The idea is to map request intent to a preferred model with a fallback. The YAML below is a conceptual illustration only — this routing schema is not the validated TokenPak config surface:

# ILLUSTRATIVE ONLY — not a validated TokenPak config schema
routing:
  enabled: true
  routes:
    - name: code_generation
      keywords: [code, function, debug, refactor, algorithm]
      preferred_model: gpt-4
      fallback_model: gpt-3.5-turbo
    - name: simple_chat
      keywords: [greet, hello, chat, casual]
      preferred_model: claude-haiku
      fallback_model: gpt-3.5-turbo
    - name: default
      preferred_model: gpt-3.5-turbo
      fallback_model: claude-haiku

cost_aware_routing:
  enabled: true
  degrade_above_budget_pct: 80
  degradation_map:
    gpt-4: gpt-3.5-turbo

What's real today

  • Start the proxy with tokenpak serve (default http://127.0.0.1:8766).
  • The proxy forwards request and response bodies verbatim. The model that served a request is whatever your request specified and whatever the upstream returns — TokenPak does not add a model_used or provider field to the response body.
  • Validate a proxy config file with tokenpak config-check <file.json>. The keyword-routing graph above is not part of that validated surface.
  • To see recorded usage and cost, use tokenpak status (there is no tokenpak usage-report verb in the current release).

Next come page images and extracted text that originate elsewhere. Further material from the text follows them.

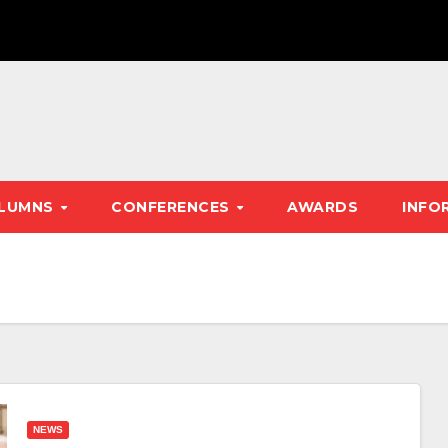
LUMNS
CONFERENCES
AWARDS
INFO
NEWS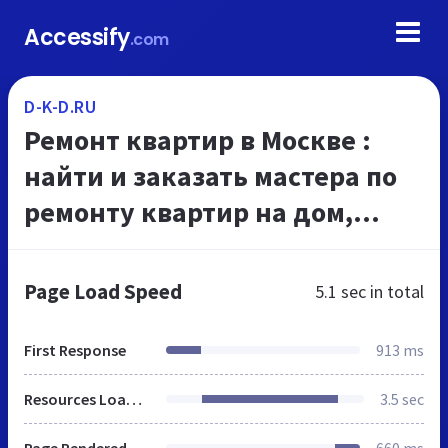
Accessify
.com
D-K-D.RU
Ремонт квартир в Москве :
найти и заказать мастера по
ремонту квартир на дом,
дизайн интерьеров в Москве,
цены на ремонт в Москве |
Page Load Speed
5.1 sec
in total
Главная |
First Response
913 ms
Resources Loaded
3.5 sec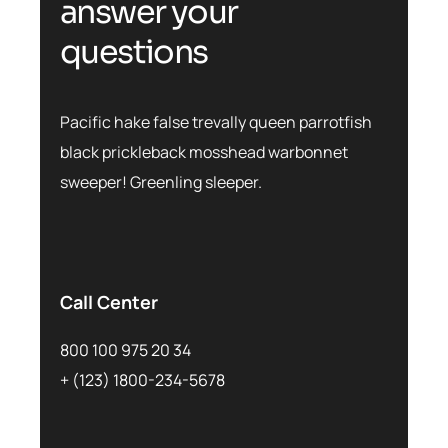
a
n
s
w
e
r
y
o
u
r
q
u
e
s
t
i
o
n
s
Pacific hake false trevally queen parrotfish
black prickleback mosshead warbonnet
sweeper! Greenling sleeper.
Call Center
800 100 975 20 34
+ (123) 1800-234-5678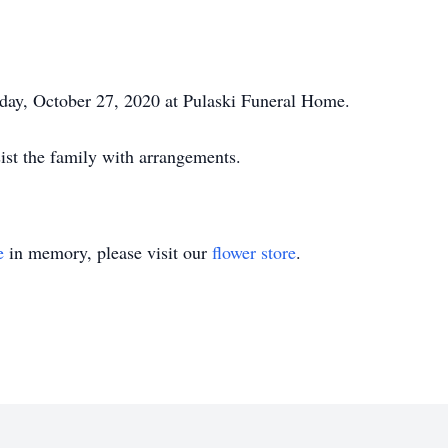
sday, October 27, 2020 at Pulaski Funeral Home.
ist the family with arrangements.
e
in memory, please visit our
flower store
.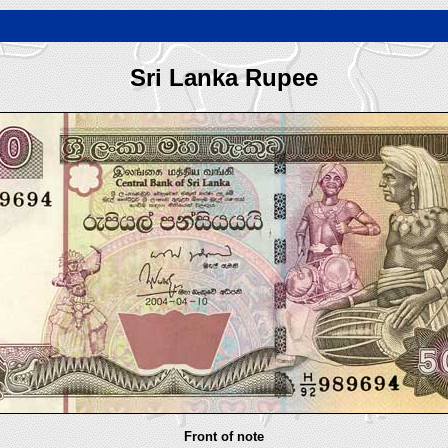
Sri Lanka Rupee
Front of note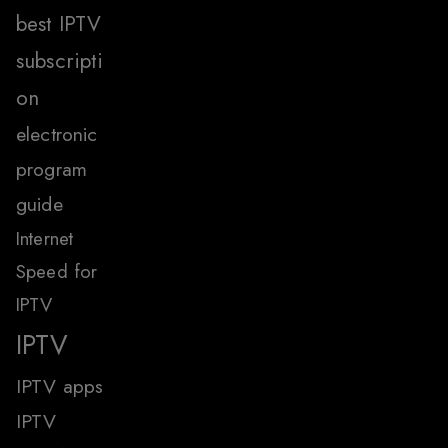
best IPTV
subscripti
on
electronic
program
guide
Internet
Speed for
IPTV
IPTV
IPTV apps
IPTV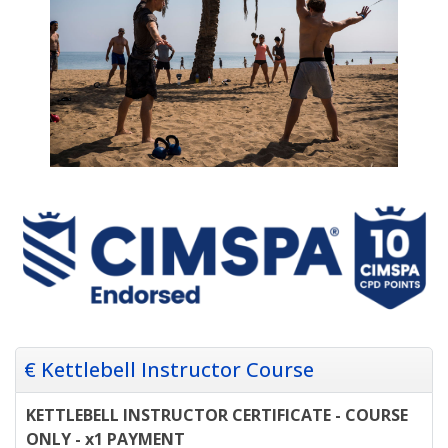
€ Kettlebell Instructor Course
KETTLEBELL INSTRUCTOR CERTIFICATE - COURSE
ONLY - x1 PAYMENT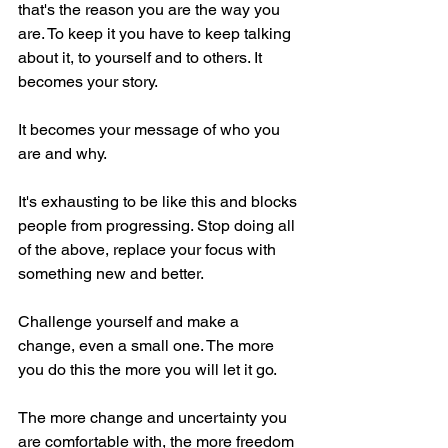
that's the reason you are the way you 
are. To keep it you have to keep talking 
about it, to yourself and to others. It 
becomes your story.
It becomes your message of who you 
are and why.
It's exhausting to be like this and blocks 
people from progressing. Stop doing all 
of the above, replace your focus with 
something new and better.
Challenge yourself and make a 
change, even a small one. The more 
you do this the more you will let it go.
The more change and uncertainty you 
are comfortable with, the more freedom 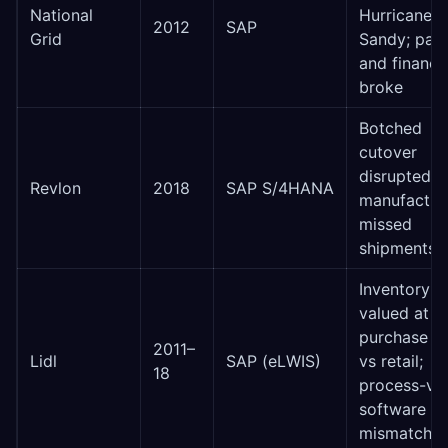
National
Hurricane
2012
SAP
Grid
Sandy; payr
and financi
broke
Botched
cutover
disrupted
Revlon
2018
SAP S/4HANA
manufacturi
missed
shipments
Inventory
valued at
purchase pr
2011–
Lidl
SAP (eLWIS)
vs retail;
18
process-vs
software
mismatch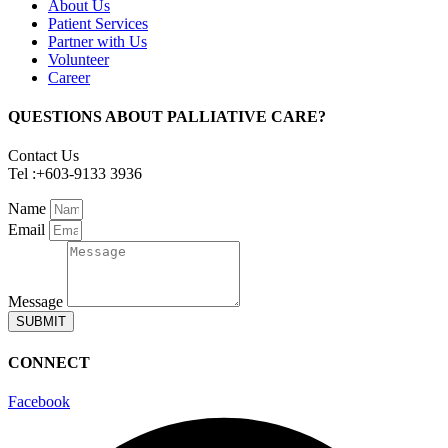
About Us
Patient Services
Partner with Us
Volunteer
Career
QUESTIONS ABOUT PALLIATIVE CARE?
Contact Us
Tel :+603-9133 3936
Name
Email
Message
SUBMIT
CONNECT
Facebook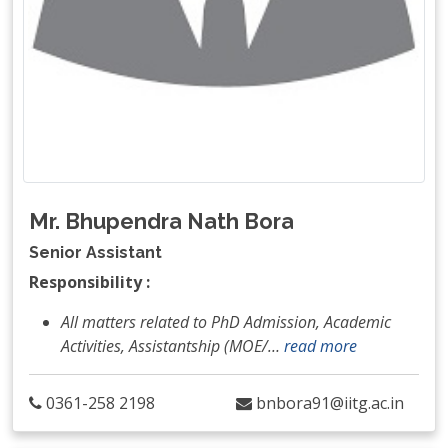
Mr. Bhupendra Nath Bora
Senior Assistant
Responsibility :
All matters related to PhD Admission, Academic
Activities, Assistantship (MOE/
…
read more
0361-258 2198
bnbora91@iitg.ac.in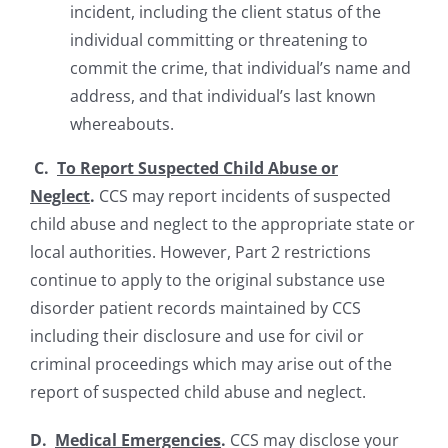
incident, including the client status of the
individual committing or threatening to
commit the crime, that individual’s name and
address, and that individual’s last known
whereabouts.
C.
To Report Suspected Child Abuse or
Neglect
.
CCS may report incidents of suspected
child abuse and neglect to the appropriate state or
local authorities. However, Part 2 restrictions
continue to apply to the original substance use
disorder patient records maintained by CCS
including their disclosure and use for civil or
criminal proceedings which may arise out of the
report of suspected child abuse and neglect.
D.
Medical Emergencies
.
CCS may disclose your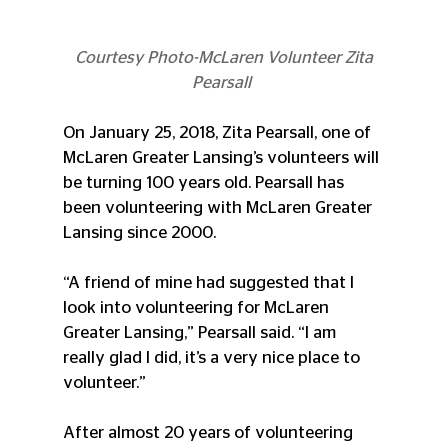
 Courtesy Photo-McLaren Volunteer Zita 
Pearsall 
On January 25, 2018, Zita Pearsall, one of 
McLaren Greater Lansing’s volunteers will 
be turning 100 years old. Pearsall has 
been volunteering with McLaren Greater 
Lansing since 2000.
“A friend of mine had suggested that I 
look into volunteering for McLaren 
Greater Lansing,” Pearsall said. “I am 
really glad I did, it’s a very nice place to 
volunteer.”
After almost 20 years of volunteering 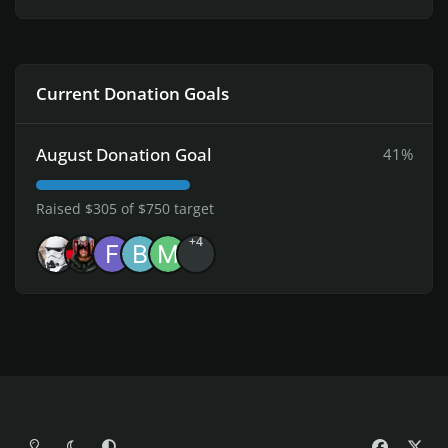
Current Donation Goals
August Donation Goal
41%
Raised $305 of $750 target
+4
Light Mode
Dark Mode
System Preference
f
x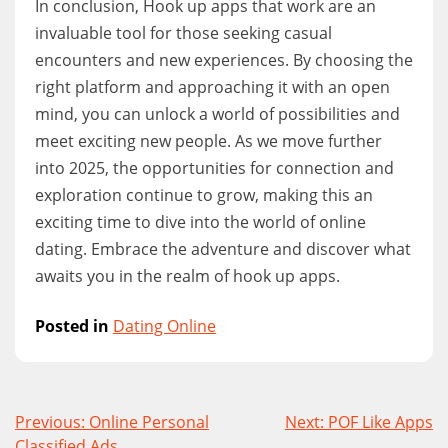
In conclusion, Hook up apps that work are an
invaluable tool for those seeking casual
encounters and new experiences. By choosing the
right platform and approaching it with an open
mind, you can unlock a world of possibilities and
meet exciting new people. As we move further
into 2025, the opportunities for connection and
exploration continue to grow, making this an
exciting time to dive into the world of online
dating. Embrace the adventure and discover what
awaits you in the realm of hook up apps.
Posted in
Dating Online
Post
Previous:
Online Personal
Next:
POF Like Apps
Classified Ads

If you want per-request model selection today, choose the model in your application and send it in the request body:

tokenpak serve   # http://127.0.0.1:8766

curl -X POST http://127.0.0.1:8766/v1/messages \
  -H "Content-Type: application/json" \
  -H "x-api-key: $ANTHROPIC_API_KEY" \
  -H "anthropic-version: 2023-06-01" \
  -d '{"model": "claude-3-5-haiku-20241022", "max_tokens": 64,
       "messages": [{"role": "user", "content": "Hello, how are you?"}]}'

Designing a routing strategy

If you implement routing in your application or an upstream layer, these principles apply:

  • Keep keywords specific — overly broad terms match too much.
  • Always define a fallback so an unavailable preferred model doesn't fail the request outright.
  • Degrade conservatively — downgrade to a cheaper model only when the budget is genuinely tight, not early, to avoid hurting quality.
  • Resolve conflicts deterministically — define a clear priority (e.g. longest/most-specific match wins) when multiple rules match.
  • Route on intent signals (e.g. a system prompt), not on noisy user body text, to reduce false matches.

Routing a request to a smaller model where it suffices can reduce cost; the actual savings depend on your traffic mix and the models involved.